- TASK GOAL: Select the lines of the records containing the word "massimo" and list them.

- ENTRIES SHOWN:
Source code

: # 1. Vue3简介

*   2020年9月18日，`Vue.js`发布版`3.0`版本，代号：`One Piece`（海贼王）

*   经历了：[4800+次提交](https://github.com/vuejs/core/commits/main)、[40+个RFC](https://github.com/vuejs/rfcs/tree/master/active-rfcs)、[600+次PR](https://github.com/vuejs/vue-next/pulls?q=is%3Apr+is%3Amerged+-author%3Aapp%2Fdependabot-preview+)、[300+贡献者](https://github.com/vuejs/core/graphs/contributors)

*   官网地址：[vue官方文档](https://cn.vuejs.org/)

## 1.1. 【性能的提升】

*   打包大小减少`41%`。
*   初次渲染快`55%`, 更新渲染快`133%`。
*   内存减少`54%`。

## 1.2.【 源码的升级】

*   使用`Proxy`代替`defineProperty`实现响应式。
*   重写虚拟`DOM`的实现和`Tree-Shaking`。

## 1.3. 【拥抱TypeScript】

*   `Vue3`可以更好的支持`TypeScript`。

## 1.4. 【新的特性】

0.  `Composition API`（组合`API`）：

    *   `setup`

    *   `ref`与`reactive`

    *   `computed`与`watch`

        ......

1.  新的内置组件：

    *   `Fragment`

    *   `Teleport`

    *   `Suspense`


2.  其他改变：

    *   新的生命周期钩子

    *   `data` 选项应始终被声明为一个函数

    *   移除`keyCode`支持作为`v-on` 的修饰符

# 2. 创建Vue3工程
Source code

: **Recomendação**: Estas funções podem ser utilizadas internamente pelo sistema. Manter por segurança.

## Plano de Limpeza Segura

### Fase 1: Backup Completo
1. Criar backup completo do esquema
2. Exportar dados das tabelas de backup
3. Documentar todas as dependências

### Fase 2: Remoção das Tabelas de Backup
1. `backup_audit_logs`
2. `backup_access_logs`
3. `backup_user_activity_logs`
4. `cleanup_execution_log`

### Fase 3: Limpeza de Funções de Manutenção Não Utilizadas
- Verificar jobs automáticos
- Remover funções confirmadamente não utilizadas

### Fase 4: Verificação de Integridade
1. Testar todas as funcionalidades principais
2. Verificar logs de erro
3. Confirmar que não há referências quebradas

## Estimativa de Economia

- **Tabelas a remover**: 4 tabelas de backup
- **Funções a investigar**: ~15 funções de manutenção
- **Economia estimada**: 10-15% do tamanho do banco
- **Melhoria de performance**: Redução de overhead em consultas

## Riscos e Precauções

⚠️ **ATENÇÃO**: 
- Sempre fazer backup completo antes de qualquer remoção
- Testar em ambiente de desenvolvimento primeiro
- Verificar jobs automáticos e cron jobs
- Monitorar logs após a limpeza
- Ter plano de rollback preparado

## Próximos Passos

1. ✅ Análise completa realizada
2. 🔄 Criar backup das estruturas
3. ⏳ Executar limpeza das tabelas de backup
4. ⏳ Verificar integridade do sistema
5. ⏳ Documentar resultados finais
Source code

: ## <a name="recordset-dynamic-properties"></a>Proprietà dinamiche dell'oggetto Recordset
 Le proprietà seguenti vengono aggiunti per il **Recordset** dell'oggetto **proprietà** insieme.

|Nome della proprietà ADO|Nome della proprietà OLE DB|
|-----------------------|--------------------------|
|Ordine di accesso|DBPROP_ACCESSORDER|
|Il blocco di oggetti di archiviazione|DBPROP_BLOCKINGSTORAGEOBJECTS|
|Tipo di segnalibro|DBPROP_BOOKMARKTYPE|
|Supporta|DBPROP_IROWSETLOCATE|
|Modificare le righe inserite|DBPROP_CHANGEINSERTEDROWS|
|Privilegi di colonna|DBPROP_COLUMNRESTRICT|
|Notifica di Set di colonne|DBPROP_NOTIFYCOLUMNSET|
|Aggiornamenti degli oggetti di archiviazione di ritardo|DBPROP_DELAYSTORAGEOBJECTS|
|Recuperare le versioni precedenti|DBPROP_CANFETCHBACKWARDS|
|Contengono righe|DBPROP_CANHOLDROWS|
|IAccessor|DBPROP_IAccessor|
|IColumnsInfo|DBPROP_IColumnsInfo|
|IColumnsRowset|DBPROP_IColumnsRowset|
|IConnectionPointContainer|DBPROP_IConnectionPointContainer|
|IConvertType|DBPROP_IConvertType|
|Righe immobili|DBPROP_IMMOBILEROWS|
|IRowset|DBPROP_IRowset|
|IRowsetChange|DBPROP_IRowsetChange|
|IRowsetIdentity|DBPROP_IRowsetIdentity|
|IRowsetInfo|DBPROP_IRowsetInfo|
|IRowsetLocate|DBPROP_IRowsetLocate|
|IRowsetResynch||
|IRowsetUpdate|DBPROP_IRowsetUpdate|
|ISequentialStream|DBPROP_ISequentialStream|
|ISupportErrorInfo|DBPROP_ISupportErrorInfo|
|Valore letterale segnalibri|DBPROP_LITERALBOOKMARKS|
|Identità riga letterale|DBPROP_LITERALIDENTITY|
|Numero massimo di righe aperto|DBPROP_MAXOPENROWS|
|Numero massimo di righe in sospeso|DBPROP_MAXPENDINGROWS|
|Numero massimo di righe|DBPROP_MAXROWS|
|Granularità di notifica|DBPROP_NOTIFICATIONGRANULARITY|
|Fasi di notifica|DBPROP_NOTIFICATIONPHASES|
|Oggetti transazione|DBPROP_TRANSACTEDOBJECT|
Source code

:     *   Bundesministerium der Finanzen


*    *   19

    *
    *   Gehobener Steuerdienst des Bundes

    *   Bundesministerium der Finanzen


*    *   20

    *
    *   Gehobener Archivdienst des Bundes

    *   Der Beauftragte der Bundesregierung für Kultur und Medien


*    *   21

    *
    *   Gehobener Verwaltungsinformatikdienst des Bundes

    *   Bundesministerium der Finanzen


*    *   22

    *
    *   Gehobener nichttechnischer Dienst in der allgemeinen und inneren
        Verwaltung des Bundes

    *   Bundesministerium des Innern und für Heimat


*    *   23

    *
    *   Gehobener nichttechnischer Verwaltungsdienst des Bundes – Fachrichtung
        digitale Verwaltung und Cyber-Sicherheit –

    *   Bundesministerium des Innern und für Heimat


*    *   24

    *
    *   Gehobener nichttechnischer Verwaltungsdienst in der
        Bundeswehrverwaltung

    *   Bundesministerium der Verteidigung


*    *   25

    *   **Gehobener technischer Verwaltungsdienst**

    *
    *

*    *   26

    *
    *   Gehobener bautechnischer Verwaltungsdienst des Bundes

- RESULT OF THE TASK:
|Numero massimo di righe aperto|DBPROP_MAXOPENROWS|
|Numero massimo di righe in sospeso|DBPROP_MAXPENDINGROWS|
|Numero massimo di righe|DBPROP_MAXROWS|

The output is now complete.